**Texto extraído**
Cuando fuimos al campamento noté lo felices que todos eran ahí; y cuando empezó la reunión, me sorprendí por la forma en que todos cantaban – cantaban con todo su corazón. Yo sabía lo lejos que estaba de ser un Cristiano, y oré para que Dios me salvara a mí también. Dios respondió a mi oración e hizo un Cristiano de mí. Hizo un completo cambio en mi vida, y ya no fue difícil vivir correctamente.

Se me había enseñado que debía leer la Biblia y orar todos los días para mantenerme salvado. Mi madre me dio una Biblia y también algunos libros de cuentos de la Biblia. Apartaría cierto tiempo cada tarde cuando le­e­ría algunos capítulos o páginas en cada uno.

Dios me mantuvo fiel a Él a través de todos mis años de escuela aunque no tuve amigos Cristianos por un largo tiempo. Algunas veces los niños me molestaban, e incluso la maestra hablaba como si ella pensara que era una tontería ser Cristiano, pero Jesús era un verdadero Amigo. Nunca falló en contestar mis oraciones. Cuando me quedaba solo, Jesús me ayudaba a saber qué hacer. Tenía tan sólo siete años de edad cuando fui salvado, y no he pasado un día en el pecado desde aquella ocasión en adelante.

Al crecer pensé que debería ser de más ayuda a mi madre. Pensé que yo, también, debería ayudar con los gastos. Trabajé du­ran­te las horas después de la escuela y gané dinero para mis ropas y parte de los gastos de nuestros viajes anuales a las reuniones anuales de campo. Cuando no tenía trabajo, oraba y Dios me ayudaba a encontrarlo y hacerlo bien.

**Líneas extraídas**
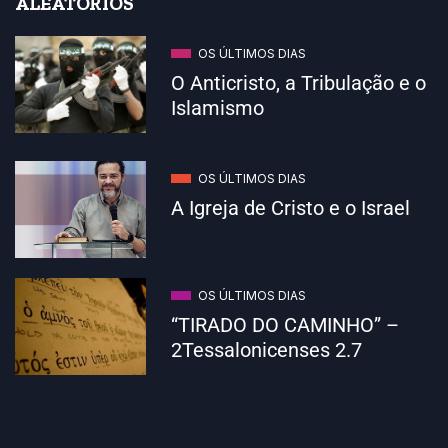
ALEATÓRIOS
OS ÚLTIMOS DIAS
O Anticristo, a Tribulação e o
Islamismo
OS ÚLTIMOS DIAS
A Igreja de Cristo e o Israel
OS ÚLTIMOS DIAS
“TIRADO DO CAMINHO” –
2Tessalonicenses 2.7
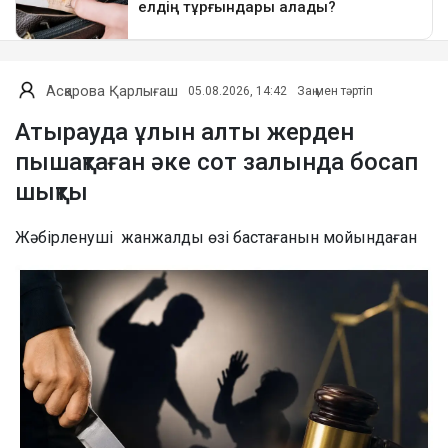
Асқарова Қарлығаш
05.08.2026, 14:42
Заң мен тәртіп
Атырауда ұлын алты жерден
пышақтаған әке сот залында босап
шықты
Жәбірленуші жанжалды өзі бастағанын мойындаған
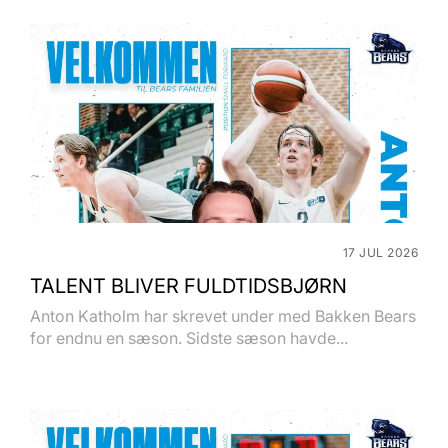
17 JUL 2026
TALENT BLIVER FULDTIDSBJØRN
Anton Katholm har skrevet under med Bakken Bears
for endnu en sæson. Sidste sæson havde...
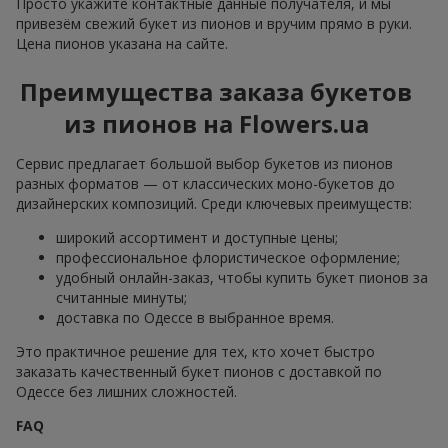
Просто укажите контактные данные получателя, и мы
привезём свежий букет из пионов и вручим прямо в руки.
Цена пионов указана на сайте.
Преимущества заказа букетов
из пионов на Flowers.ua
Сервис предлагает большой выбор букетов из пионов
разных форматов — от классических моно-букетов до
дизайнерских композиций. Среди ключевых преимуществ:
широкий ассортимент и доступные цены;
профессиональное флористическое оформление;
удобный онлайн-заказ, чтобы купить букет пионов за
считанные минуты;
доставка по Одессе в выбранное время.
Это практичное решение для тех, кто хочет быстро
заказать качественный букет пионов с доставкой по
Одессе без лишних сложностей.
FAQ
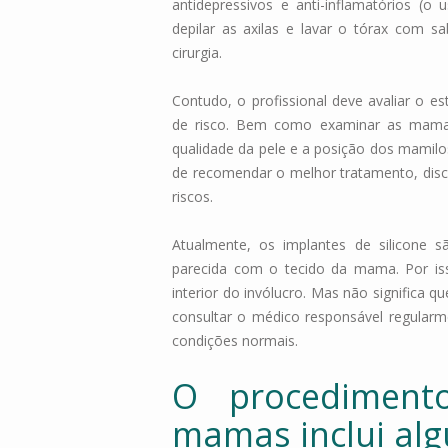
antidepressivos e anti-inflamatórios (o
depilar as axilas e lavar o tórax com sa
cirurgia.
Contudo, o profissional deve avaliar o e
de risco. Bem como examinar as mamas
qualidade da pele e a posição dos mamilo
de recomendar o melhor tratamento, discu
riscos.
Atualmente, os implantes de silicone 
parecida com o tecido da mama. Por iss
interior do invólucro. Mas não significa q
consultar o médico responsável regularme
condições normais.
O procedimen
mamas inclui al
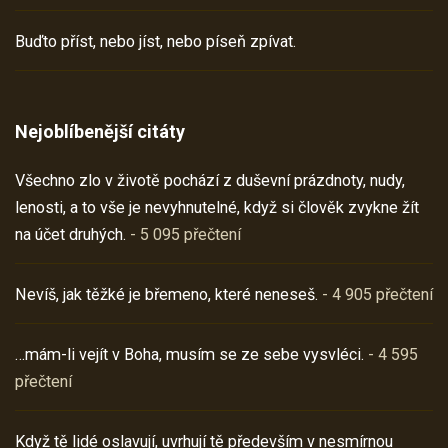
Buďto příst, nebo jíst, nebo píseň zpívat.
Nejoblíbenější citáty
Všechno zlo v životě pochází z duševní prázdnoty, nudy,
lenosti, a to vše je nevyhnutelné, když si člověk zvykne žít
na účet druhých.
- 5 095 přečtení
Nevíš, jak těžké je břemeno, které neneseš.
- 4 905 přečtení
…mám-li vejít v Boha, musím se ze sebe vysvléci.
- 4 595
přečtení
Když tě lidé oslavují, uvrhují tě především v nesmírnou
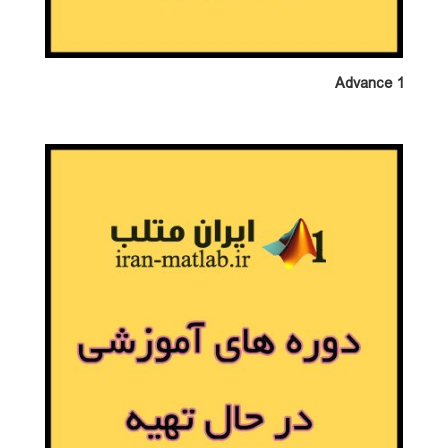
Advance 1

**Instrucciones de tareas**
• a. Responde con base en el texto extraído:
(i) ¿Qué recibió de su madre quien narra, además de una Biblia?
(ii) ¿Qué edad tenía quien narra cuando fue salvado?
(iii) ¿Para qué usaba quien narra el dinero que ganaba después de la escuela?
• b. Transcribe sin cambios el tramo del texto extraído desde "Dios me mantuvo" hasta "y hacerlo bien.".
• c. Traduce al inglés esta oración del texto extraído: "Nunca falló en contestar mis oraciones."

**Conjunto de respuestas**
• a.
(i) Algunos libros de cuentos de la Biblia.
(ii) Siete años.
(iii) Para sus ropas y parte de los gastos de los viajes anuales a las reuniones anuales de campo.

• b.
Dios me mantuvo fiel a Él a través de todos mis años de escuela aunque no tuve amigos Cristianos por un largo tiempo. Algunas veces los niños me molestaban, e incluso la maestra hablaba como si ella pensara que era una tontería ser Cristiano, pero Jesús era un verdadero Amigo. Nunca falló en contestar mis oraciones. Cuando me quedaba solo, Jesús me ayudaba a saber qué hacer. Tenía tan sólo siete años de edad cuando fui salvado, y no he pasado un día en el pecado desde aquella ocasión en adelante.

Al crecer pensé que debería ser de más ayuda a mi madre. Pensé que yo, también, debería ayudar con los gastos. Trabajé du­ran­te las horas después de la escuela y gané dinero para mis ropas y parte de los gastos de nuestros viajes anuales a las reuniones anuales de campo. Cuando no tenía trabajo, oraba y Dios me ayudaba a encontrarlo y hacerlo bien.

• c. He never failed to answer my prayers.